Le ministre des Finances luxembourgeois, Pierre Gramegna, rappelle ce mercredi que «le Luxembourg suit avec une très grande attention les travaux» menés par l’OCDE. Les impacts de la réforme de la fiscalité mondiale des géants du numérique sont toutefois difficiles à cerner. En cause ? «La rapidité avec laquelle avancent les discussions à l’OCDE.»
Ce n’est pas «circulez, il n’y a rien à voir». Mais plutôt : «circulez, on y voit pas grand-chose». Interrogé par le député Mars Di Bartolomeo (LSAP), le ministre des Finances n’a pas donné d’éléments précis ce mercredi, sur l’impact de la réforme de la fiscalité des Google et consorts.
Nous pouvons retenir trois enseignements, toutefois :
- Des craintes existent : alors que le député sudiste lui met deux études positives pour le Grand-Duché sous le nez, Pierre Gramegna estime que «les propositions en discussion à l’OCDE pourraient impacter davantage les pays ayant une économie ouverte et disposant d’un marché national relativement réduit». Dont le Luxembourg. Il poursuit ensuite : «Il n’est donc pas exclu que les propositions de l’OCDE puissent impliquer pour le Luxembourg des pertes budgétaires dont l’ampleur précise reste à apprécier», en fonction de la réforme finale, qui devrait être arrêtée avant la fin de l’année.
- Ce ne sont pas que les GAFA… Pierre Gramegna rappelle ensuite que la réforme aura un impact au-delà des seules entreprises du numérique. Ces dernières symbolisent la vélocité des superentreprises à se jouer des règles nationales, mais le projet porte bien sur une «réforme de la fiscalité internationale des entreprises». Pour le dire autrement, la réforme concerne plutôt la numérisation de l’économie mondiale.
- Quid de la «spécificité des économies» de tous les États membres ? Le ministre Gramegna conclut en se plaçant au niveau européen. Il explique que le Luxembourg insiste auprès de l’UE, notamment en Conseil des ministres des Finances, pour que «les travaux menés à l’OCDE puissent prendre en compte les spécificités de toutes les économies des États membres, y compris du point de vue budgétaire».
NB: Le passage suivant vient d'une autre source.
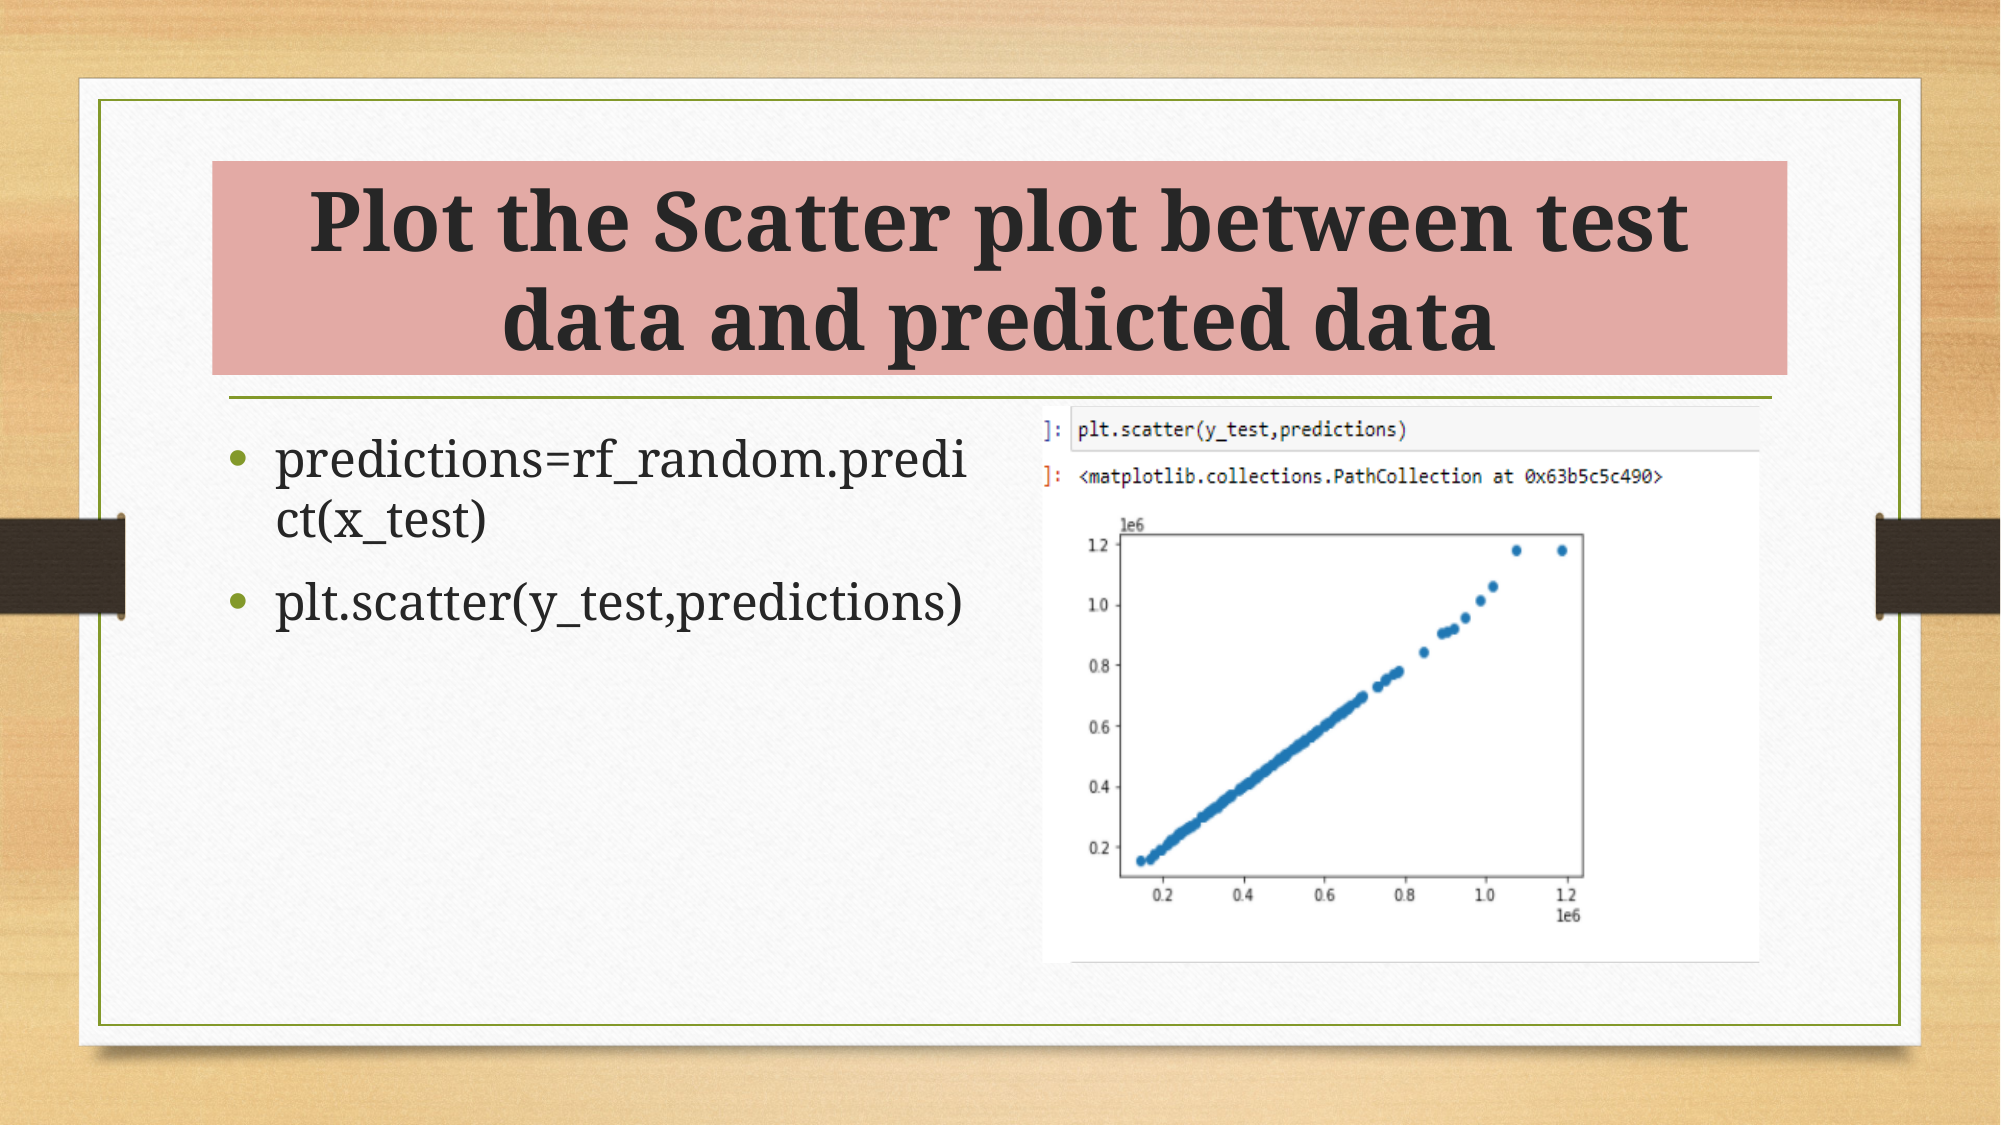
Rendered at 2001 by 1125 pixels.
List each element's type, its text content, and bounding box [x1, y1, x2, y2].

list predictions=rf_random.predict(x_test) plt.scatter(y_test,predictions) [213, 420, 987, 963]
picture [0, 0, 2001, 1125]
title Plot the Scatter plot between test data and predicted data [212, 161, 1788, 375]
Dans un entretien accordé aux Échos en novembre, Pierre Gramegna expliquait qu’il n’était «pas très inquiet» par l’érosion fiscale qui serait engendrée par la réforme de l’OCDE, tout en confiant encore attendre que les traits des textes s’affinent. D’une façon plus globale, et c’est intéressant, le ministre estimait que «la fiscalité joue et jouera un rôle bien moins important [à l’avenir] quant aux décisions d’implantation des entreprises dans un pays donné». Sous-entendu : la position géographique d’un pays, son écosystème social et politique, les services proposés, le «AAA» et bien d’autres critères deviendront plus déterminants dans les choix.
Hubert Gamelon
L’esprit de la réforme
Comment taxer les entreprises qui se développent sur un plan mondial ? Celles qui n’ont plus forcément pignon sur rue. Dans le pays où les biens et services sont consommés ? Dans le pays où l’entreprise possède son siège social, et où bien souvent, elle s’ingénie à y rapatrier ses bénéfices ? Dans le pays où sont déposés les brevets et où la recherche est principalement réalisée ?
Voici le défi que tente de relever l’OCDE, dans le sillage de différentes réformes déjà menées contre l’érosion des bases fiscales nationales.